[Start Excerpted text]

Description copied from interface: Constrainer

Updates the current set of constraints, and returns the maximum penetration > 0 associated with all of them. If no constraints are presently active, returns -1.

Specified by:

updateConstraints in interface Constrainer

getBilateralSizes

public void getBilateralSizes(VectorNi sizes)

Description copied from interface: Constrainer

Returns the sizes of each block column in the bilateral force constraint matrix. The size for each block should be appended to the vector sizes.

Specified by:

getBilateralSizes in interface Constrainer

Parameters:

sizes - vector to which the block column sizes are appended

addBilateralConstraints

public int addBilateralConstraints(SparseBlockMatrix GT,
                                   VectorNd dg,
                                   int numb)

Description copied from interface: Constrainer

Appends the current bilateral force constraint matrix Gc^T to the matrix GT, by appending block columns to it. If the argument dg is non-null, it should be used to return the velocity constraint time derivative, defined by

 \dot Gc vel
 

starting at the location numb. In all cases, the method must return an updated value of numb, incremented by the total row size of Gc.

Specified by:

addBilateralConstraints in interface Constrainer

Parameters:

GT - matrix to which the bilateral force contraint matrix is appended.

dg - if non-null, returns the velocity constraint time derivative

numb - starting index for time derivative in dg

Returns:

updated value of numb

getBilateralInfo

public int getBilateralInfo(MechSystem.ConstraintInfo[] ginfo,
                            int idx)

Description copied from interface: Constrainer

Returns constraint information for each row of the bilateral constraint system

 Gc vel = 0.
 

This information is placed in pre-allocated MechSystem.ConstraintInfo structures in ginfo, starting at idx. The method must return an updated value of idx, incremented by the number of rows of Gc.

The constraint information to be set in ConstraintInfo includes:

   dist        // distance to the constraint surface.

[End Excerpted text]
[Start Supplied records]

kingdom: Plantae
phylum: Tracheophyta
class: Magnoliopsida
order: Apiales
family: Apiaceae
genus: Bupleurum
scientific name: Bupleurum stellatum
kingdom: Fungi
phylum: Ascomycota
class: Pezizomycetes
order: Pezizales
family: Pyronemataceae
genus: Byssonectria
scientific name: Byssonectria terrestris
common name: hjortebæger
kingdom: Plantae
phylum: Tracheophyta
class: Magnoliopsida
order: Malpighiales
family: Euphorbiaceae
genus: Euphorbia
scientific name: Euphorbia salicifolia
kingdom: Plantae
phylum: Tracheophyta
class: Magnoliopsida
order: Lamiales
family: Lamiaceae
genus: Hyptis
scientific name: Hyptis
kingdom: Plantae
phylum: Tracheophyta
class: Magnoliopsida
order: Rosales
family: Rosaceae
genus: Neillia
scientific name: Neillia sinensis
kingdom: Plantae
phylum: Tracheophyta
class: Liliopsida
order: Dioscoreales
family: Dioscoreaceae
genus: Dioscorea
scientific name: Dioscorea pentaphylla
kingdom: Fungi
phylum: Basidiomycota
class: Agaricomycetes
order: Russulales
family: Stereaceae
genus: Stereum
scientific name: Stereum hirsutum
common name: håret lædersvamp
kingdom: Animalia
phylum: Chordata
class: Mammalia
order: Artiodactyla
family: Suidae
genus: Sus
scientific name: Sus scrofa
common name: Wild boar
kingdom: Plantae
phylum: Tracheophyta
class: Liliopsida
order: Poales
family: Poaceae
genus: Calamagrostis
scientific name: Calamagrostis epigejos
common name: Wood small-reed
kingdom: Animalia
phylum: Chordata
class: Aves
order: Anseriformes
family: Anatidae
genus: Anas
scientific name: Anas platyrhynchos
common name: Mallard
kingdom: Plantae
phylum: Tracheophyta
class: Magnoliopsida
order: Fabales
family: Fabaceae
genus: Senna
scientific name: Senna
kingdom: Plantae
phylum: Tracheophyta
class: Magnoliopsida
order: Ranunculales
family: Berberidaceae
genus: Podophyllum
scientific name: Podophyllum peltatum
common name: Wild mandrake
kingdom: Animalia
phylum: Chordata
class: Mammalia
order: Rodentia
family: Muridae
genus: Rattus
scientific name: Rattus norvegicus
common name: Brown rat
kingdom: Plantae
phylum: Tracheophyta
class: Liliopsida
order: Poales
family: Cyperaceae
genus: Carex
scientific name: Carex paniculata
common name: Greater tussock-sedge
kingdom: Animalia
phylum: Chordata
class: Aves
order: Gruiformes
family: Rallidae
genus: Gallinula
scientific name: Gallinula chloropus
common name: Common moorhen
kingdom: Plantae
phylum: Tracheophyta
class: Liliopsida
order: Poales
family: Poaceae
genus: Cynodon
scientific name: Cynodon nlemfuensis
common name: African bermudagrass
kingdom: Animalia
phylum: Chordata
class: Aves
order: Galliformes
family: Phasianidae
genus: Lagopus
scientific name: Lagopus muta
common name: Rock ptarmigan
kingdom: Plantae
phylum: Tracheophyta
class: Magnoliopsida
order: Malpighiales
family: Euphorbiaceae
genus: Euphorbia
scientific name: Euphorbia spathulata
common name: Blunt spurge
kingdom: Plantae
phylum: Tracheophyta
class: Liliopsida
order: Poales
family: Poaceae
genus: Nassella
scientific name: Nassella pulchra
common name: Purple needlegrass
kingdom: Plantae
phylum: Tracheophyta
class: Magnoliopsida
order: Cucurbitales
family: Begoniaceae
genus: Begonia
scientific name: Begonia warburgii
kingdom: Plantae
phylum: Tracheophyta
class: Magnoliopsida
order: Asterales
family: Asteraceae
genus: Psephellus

[End Supplied records]

● Challenges:
1. Repeat the Constrainer documentation between "public int addBilateralConstraints(SparseBlockMatrix" and "size of Gc.", inclusive.
2. In the Constrainer documentation, what does updateConstraints return when no constraints are presently active?
The rows are separate material, apart from the Constrainer documentation.

● Full solutions:
1.
public int addBilateralConstraints(SparseBlockMatrix GT,
                                   VectorNd dg,
                                   int numb)

Description copied from interface: Constrainer

Appends the current bilateral force constraint matrix Gc^T to the matrix GT, by appending block columns to it. If the argument dg is non-null, it should be used to return the velocity constraint time derivative, defined by

 \dot Gc vel
 

starting at the location numb. In all cases, the method must return an updated value of numb, incremented by the total row size of Gc.

2. It returns -1.